• [WHAT NEEDS TO BE DONE]
Reproduce without any pictures the lines from the one that contains "6561: 0.8924 -> 0.9091" through the end of the records, exactly as written.

____________________

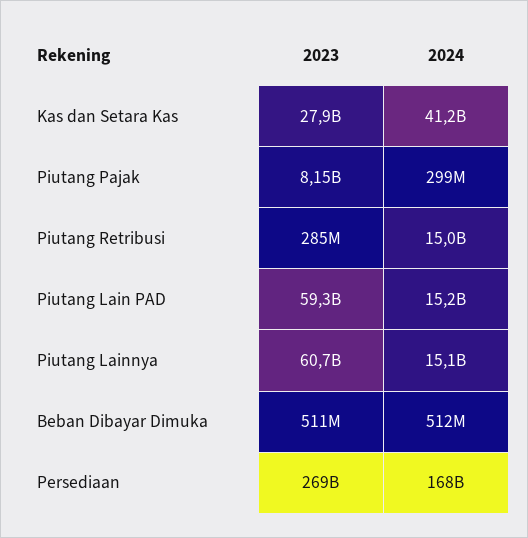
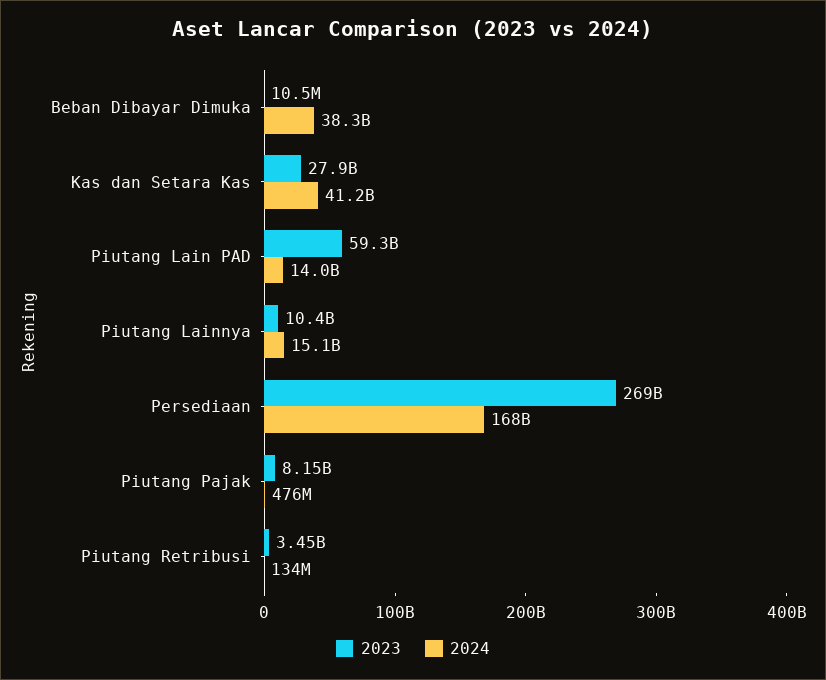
2024, Piutang Pajak: 299000000 -> 476000000
2023, Piutang Retribusi: 285000000 -> 3450000000
2024, Piutang Retribusi: 15000000000 -> 134000000
2024, Piutang Lain PAD: 15200000000 -> 14000000000
2023, Piutang Lainnya: 60700000000 -> 10400000000
2023, Beban Dibayar Dimuka: 511000000 -> 10500000
2024, Beban Dibayar Dimuka: 512000000 -> 38300000000

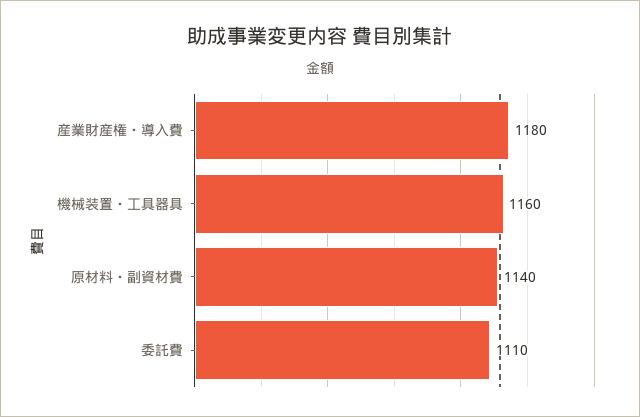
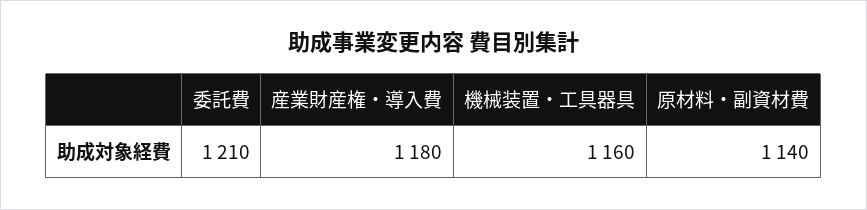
委託費: 1110 -> 1210

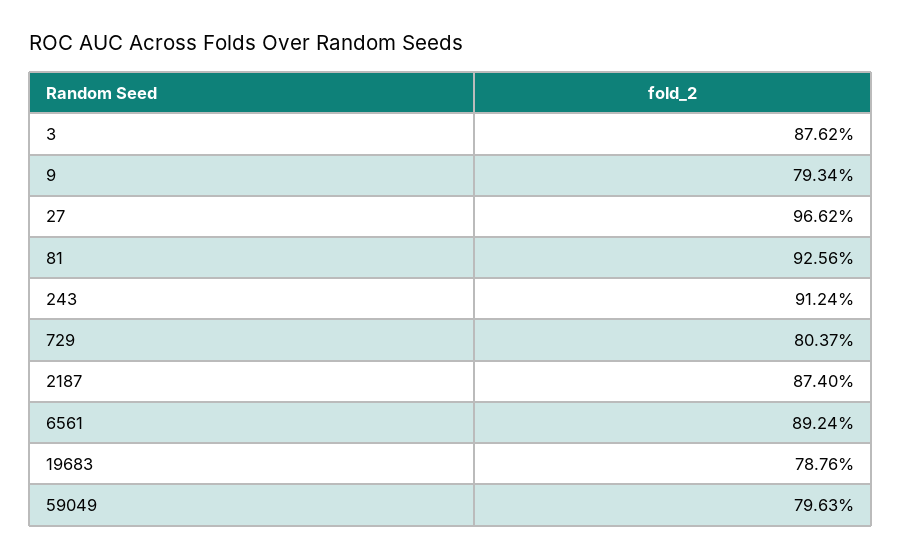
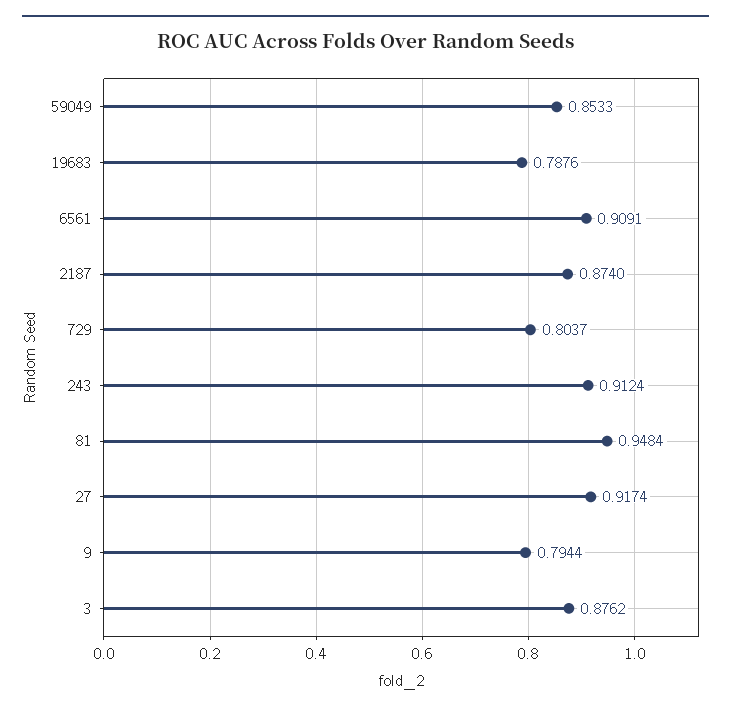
9: 0.7934 -> 0.7944
27: 0.9662 -> 0.9174
81: 0.9256 -> 0.9484
6561: 0.8924 -> 0.9091
59049: 0.7963 -> 0.8533

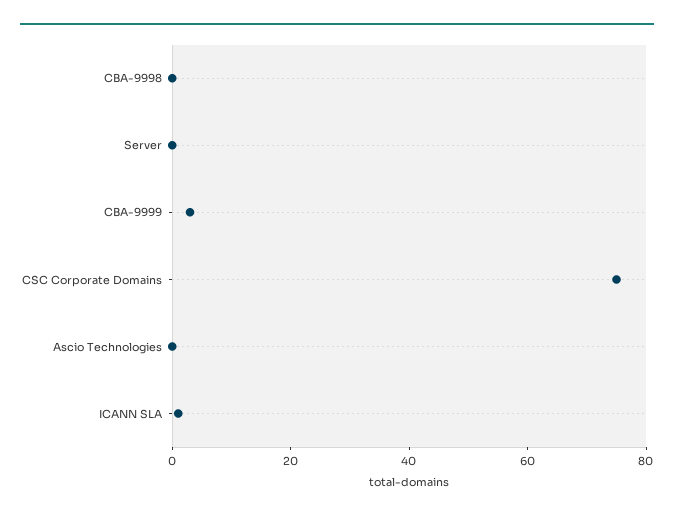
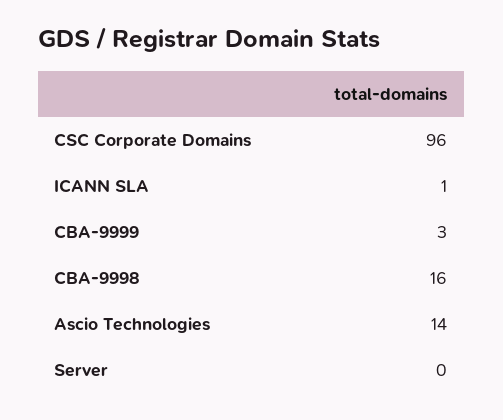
CBA-9998: 0 -> 16
CSC Corporate Domains: 75 -> 96
Ascio Technologies: 0 -> 14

____________________

• [TASK RESULT]
6561: 0.8924 -> 0.9091
59049: 0.7963 -> 0.8533

CBA-9998: 0 -> 16
CSC Corporate Domains: 75 -> 96
Ascio Technologies: 0 -> 14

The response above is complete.